= TASK OBJECTIVE =
Rewrite the stretch of the entries from the line containing "CALE DE CYLINDRE" through the end of the entries, putting "ADD TO CART" in place of "AJOUTER AU PANIER" and leaving everything else as it is.
= Beginning of Section =
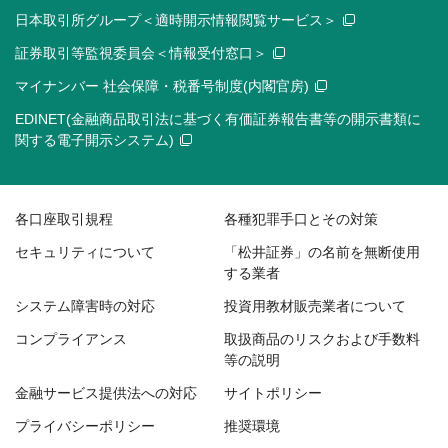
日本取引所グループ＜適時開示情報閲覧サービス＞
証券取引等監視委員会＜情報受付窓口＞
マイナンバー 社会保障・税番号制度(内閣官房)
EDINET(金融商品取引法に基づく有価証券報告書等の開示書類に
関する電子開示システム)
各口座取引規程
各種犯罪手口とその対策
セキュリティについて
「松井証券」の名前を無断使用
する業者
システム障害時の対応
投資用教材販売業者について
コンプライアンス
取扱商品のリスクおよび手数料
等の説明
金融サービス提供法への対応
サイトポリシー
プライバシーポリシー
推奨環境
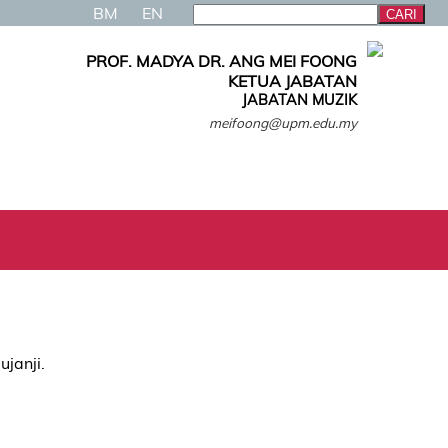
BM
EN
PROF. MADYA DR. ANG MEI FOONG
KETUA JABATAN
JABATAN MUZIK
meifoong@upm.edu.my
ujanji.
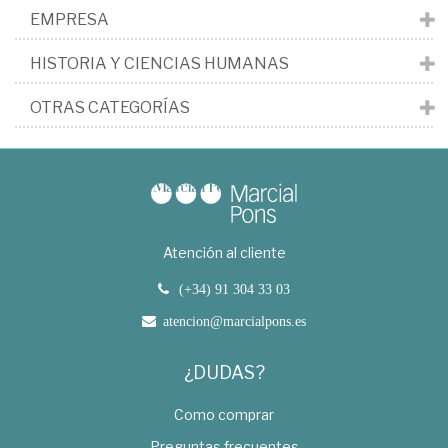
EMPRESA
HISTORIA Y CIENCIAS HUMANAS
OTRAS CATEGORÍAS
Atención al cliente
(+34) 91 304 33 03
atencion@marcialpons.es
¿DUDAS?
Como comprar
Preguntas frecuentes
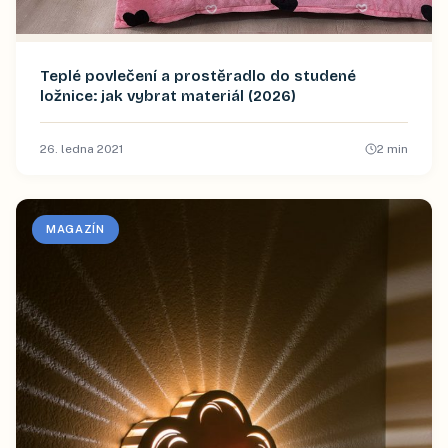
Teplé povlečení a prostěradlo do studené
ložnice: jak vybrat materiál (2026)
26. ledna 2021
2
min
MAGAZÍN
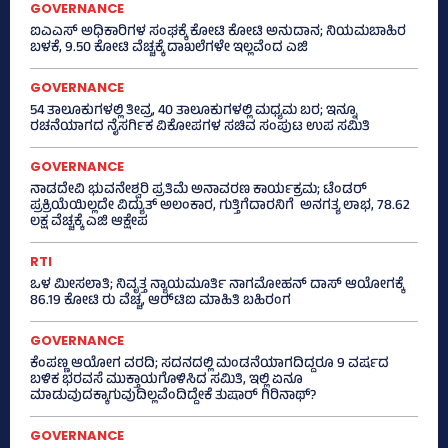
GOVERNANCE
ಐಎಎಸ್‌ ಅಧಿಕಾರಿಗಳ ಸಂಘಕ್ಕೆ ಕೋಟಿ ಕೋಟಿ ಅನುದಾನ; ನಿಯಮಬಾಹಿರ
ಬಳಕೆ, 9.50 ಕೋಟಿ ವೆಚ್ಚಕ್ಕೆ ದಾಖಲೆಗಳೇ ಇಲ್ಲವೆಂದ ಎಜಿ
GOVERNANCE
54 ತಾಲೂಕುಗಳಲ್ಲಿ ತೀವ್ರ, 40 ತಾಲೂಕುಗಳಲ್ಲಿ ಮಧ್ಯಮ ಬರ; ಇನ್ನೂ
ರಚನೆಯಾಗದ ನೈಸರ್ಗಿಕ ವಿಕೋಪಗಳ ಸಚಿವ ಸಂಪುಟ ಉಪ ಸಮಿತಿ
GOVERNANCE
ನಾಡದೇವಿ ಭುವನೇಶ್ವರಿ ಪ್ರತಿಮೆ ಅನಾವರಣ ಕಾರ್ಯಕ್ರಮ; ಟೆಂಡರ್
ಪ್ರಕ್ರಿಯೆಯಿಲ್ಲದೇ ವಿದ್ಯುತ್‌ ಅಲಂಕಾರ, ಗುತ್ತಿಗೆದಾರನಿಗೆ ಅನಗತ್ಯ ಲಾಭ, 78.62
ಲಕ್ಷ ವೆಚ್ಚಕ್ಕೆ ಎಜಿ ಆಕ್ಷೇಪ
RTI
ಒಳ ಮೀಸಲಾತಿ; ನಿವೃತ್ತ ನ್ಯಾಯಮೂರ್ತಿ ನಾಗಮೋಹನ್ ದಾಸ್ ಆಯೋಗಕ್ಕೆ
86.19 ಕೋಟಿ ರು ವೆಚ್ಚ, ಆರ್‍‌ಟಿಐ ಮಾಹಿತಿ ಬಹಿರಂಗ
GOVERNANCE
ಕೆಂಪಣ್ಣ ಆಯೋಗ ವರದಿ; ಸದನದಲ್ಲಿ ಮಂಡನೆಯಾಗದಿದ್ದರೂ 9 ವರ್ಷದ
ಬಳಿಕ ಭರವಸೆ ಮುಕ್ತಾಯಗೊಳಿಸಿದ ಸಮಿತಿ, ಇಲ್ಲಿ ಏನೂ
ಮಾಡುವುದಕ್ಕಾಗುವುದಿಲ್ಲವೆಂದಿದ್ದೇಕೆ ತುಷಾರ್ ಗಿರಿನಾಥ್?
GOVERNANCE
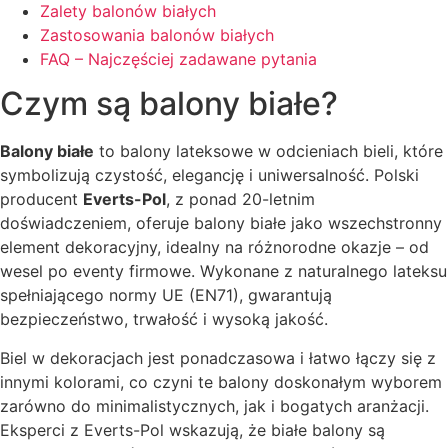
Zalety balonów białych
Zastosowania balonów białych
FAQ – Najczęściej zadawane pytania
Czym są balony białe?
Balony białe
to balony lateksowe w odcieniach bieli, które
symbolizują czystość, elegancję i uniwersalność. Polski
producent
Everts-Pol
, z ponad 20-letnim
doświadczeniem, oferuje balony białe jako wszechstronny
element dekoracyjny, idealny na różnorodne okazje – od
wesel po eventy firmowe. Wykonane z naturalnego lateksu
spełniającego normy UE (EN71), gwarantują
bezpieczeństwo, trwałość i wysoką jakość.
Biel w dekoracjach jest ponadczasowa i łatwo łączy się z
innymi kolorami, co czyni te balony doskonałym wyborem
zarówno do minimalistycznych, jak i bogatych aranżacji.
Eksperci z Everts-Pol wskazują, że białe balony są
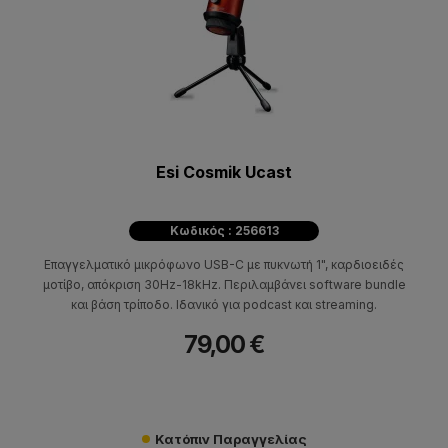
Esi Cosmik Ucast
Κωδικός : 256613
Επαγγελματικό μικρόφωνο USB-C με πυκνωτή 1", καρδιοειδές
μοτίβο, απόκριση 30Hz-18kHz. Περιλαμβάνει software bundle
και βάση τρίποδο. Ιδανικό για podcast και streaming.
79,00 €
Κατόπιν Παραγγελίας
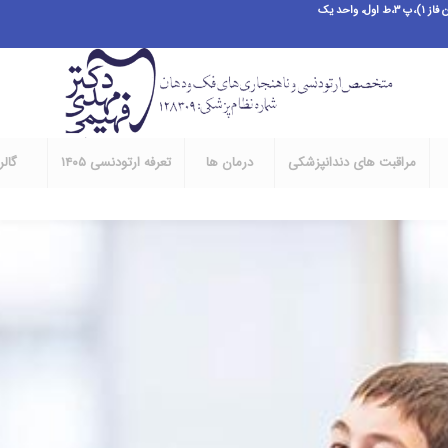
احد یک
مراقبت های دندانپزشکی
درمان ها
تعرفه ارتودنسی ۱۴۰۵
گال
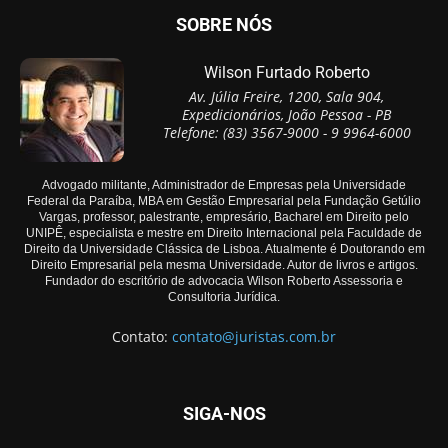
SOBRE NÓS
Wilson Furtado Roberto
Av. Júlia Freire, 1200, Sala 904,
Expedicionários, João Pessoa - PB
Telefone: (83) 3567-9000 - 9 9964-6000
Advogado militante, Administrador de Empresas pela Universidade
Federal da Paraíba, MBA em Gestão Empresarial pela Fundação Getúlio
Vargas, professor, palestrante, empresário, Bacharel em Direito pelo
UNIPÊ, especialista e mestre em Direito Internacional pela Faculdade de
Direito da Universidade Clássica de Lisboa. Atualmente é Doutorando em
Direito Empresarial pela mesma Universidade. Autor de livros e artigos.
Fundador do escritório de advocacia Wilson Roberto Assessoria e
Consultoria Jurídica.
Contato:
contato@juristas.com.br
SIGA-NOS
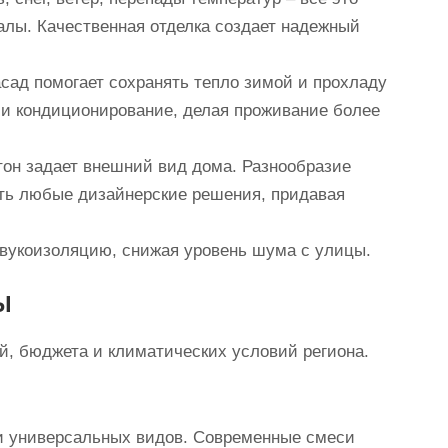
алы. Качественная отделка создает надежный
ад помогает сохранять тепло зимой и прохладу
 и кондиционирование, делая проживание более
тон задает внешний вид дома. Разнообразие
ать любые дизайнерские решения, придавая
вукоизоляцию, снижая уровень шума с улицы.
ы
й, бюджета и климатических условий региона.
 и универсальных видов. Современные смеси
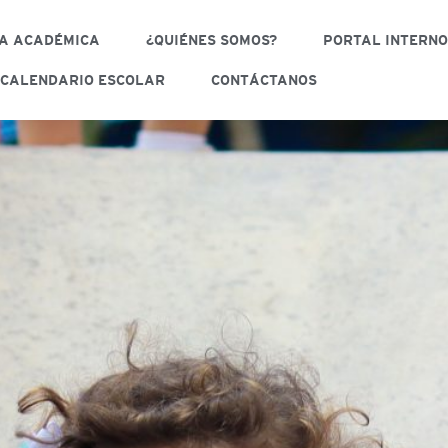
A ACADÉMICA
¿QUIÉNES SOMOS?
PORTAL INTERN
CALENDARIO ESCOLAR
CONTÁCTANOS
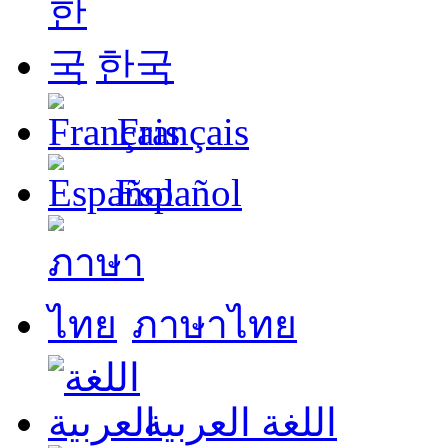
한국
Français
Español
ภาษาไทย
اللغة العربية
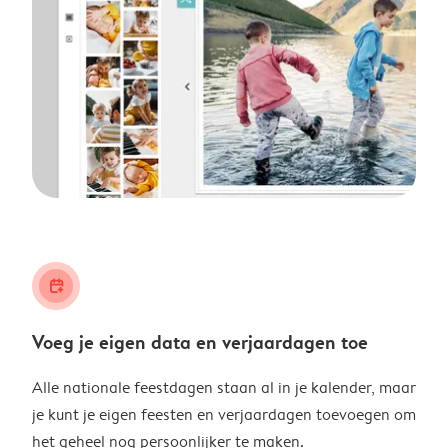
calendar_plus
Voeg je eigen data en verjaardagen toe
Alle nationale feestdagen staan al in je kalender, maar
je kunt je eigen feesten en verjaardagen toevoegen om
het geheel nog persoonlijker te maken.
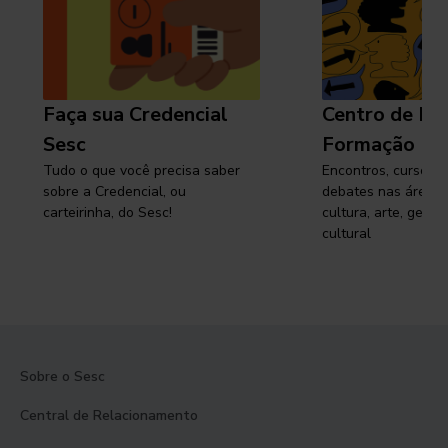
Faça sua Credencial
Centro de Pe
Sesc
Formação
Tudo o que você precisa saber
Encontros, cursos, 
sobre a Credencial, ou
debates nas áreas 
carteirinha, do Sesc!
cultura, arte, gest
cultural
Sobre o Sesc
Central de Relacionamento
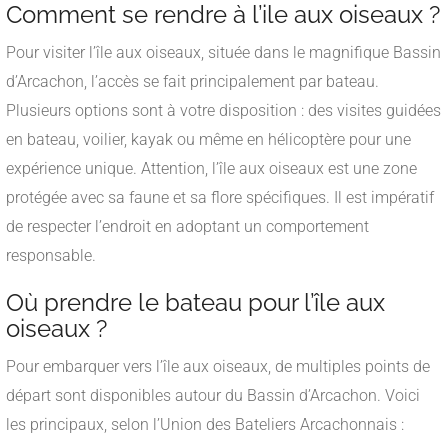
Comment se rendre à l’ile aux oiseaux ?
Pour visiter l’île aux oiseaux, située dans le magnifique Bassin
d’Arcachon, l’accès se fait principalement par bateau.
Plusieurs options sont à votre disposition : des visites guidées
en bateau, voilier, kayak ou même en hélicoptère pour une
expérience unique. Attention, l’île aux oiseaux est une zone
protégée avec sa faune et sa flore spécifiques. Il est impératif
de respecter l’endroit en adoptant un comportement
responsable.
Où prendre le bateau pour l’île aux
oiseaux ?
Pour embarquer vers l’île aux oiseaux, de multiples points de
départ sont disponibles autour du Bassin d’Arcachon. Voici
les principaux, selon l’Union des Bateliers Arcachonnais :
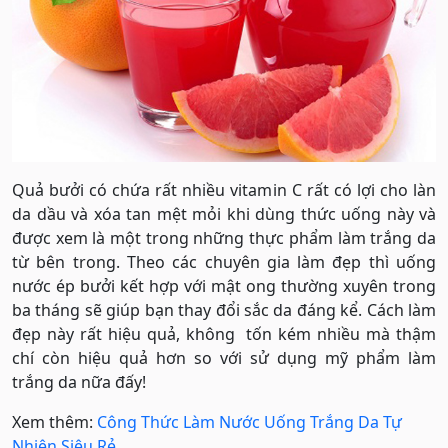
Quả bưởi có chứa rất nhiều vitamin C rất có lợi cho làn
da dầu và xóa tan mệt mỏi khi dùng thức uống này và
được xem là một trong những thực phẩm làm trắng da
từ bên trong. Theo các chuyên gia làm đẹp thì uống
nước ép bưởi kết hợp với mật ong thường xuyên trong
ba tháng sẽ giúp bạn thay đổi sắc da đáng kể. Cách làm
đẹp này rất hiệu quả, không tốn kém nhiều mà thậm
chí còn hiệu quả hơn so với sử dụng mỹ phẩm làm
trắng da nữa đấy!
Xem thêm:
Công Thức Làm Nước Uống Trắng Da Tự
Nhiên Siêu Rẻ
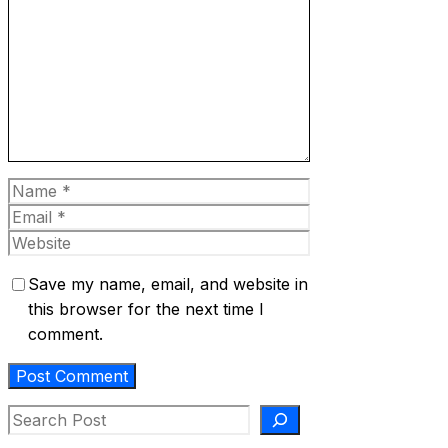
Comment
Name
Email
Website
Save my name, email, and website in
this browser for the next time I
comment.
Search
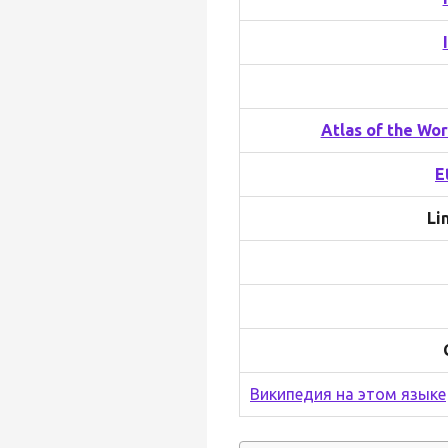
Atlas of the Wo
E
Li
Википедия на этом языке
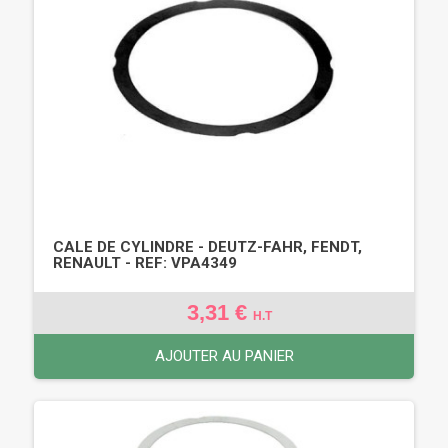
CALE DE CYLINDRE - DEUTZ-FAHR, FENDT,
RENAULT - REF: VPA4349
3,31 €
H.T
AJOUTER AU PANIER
= End of Section =
= OUTPUT =
CALE DE CYLINDRE - DEUTZ-FAHR, FENDT,
RENAULT - REF: VPA4349
3,31 €
H.T
ADD TO CART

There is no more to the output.